As he completed his enjoyable innings of 50 years as a solicitor, things began to change around him. Complexities of legal practice increased manifold: new law schools spawned a fresh breed of young lawyers; antiquated law firms began to fall by the wayside; aggressive new law firms began calling the shots. There was no space left for anyone as laid back as our solicitor. It is no longer a noble profession; it has become a business, he grumbled. But, he was a Prince and a Prince will never condescend into the market place. He was not anxious if clients were lost to the more efficient competition. His non-paying old-timers and hangers-on kept him occupied. They felt comfortable only with the ancient paper covered table, drab and stolid (barring those brief moments of amor); they were ill at ease in glitzy, electronically operated conference rooms of the large law firms.

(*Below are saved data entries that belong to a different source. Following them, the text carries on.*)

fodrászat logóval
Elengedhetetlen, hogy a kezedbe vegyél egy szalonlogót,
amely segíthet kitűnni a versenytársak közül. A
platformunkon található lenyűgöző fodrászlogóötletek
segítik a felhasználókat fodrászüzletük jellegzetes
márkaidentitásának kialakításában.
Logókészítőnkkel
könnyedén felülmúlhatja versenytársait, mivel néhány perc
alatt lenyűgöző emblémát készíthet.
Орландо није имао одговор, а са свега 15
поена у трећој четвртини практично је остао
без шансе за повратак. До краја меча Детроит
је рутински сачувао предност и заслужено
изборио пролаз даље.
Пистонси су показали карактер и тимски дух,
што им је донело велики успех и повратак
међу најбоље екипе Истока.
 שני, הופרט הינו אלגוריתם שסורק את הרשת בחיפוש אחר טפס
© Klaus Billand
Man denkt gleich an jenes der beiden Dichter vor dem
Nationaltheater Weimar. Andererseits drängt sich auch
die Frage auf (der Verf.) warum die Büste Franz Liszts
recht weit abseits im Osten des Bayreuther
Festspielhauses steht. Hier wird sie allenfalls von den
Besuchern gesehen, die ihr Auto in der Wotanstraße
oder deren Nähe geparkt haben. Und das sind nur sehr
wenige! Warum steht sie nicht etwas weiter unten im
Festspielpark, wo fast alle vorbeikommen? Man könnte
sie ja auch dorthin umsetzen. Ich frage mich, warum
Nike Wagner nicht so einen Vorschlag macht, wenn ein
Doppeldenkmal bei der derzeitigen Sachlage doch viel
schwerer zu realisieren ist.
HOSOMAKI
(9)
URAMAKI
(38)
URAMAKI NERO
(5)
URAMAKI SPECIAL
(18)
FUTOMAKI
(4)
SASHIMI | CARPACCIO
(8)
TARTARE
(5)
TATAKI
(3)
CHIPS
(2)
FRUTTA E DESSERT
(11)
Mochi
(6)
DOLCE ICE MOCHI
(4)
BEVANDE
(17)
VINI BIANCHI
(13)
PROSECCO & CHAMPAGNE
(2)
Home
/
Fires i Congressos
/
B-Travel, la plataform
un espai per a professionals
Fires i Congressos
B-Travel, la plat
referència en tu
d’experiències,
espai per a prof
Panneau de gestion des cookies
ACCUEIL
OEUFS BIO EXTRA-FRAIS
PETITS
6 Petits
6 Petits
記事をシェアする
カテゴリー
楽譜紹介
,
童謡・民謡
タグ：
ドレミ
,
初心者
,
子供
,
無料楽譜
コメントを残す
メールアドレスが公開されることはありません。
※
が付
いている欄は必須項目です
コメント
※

This was his constituency and he was their hero. He continued to argue cases but the newer, disposal-minded judges had no patience for an old man cracking jokes; and they began to snub him. Marosa had closed down long ago. Several of his Ripon buddies had perished too.
His inseparable pipe took a toll on his lungs; he fought gamely against cancer and remained active though feeble, hiding all kinds of personal anguish behind his perpetual grin. He may not have been scintillatingly brilliant, but he was sharp, in a good sense of the term as applicable to lawyers. He noticed at last that time had lost its leisurely pace, and had become frenetic. You could no longer roll down the window of the Morris and puff away at 10:30 a.m. You had to exercise restraint in correspondence, and restraint in everything else too.

Berjis M. Desai is a lawyer in private practice and a part-time writer. He considers himself an unsuccessful community activist.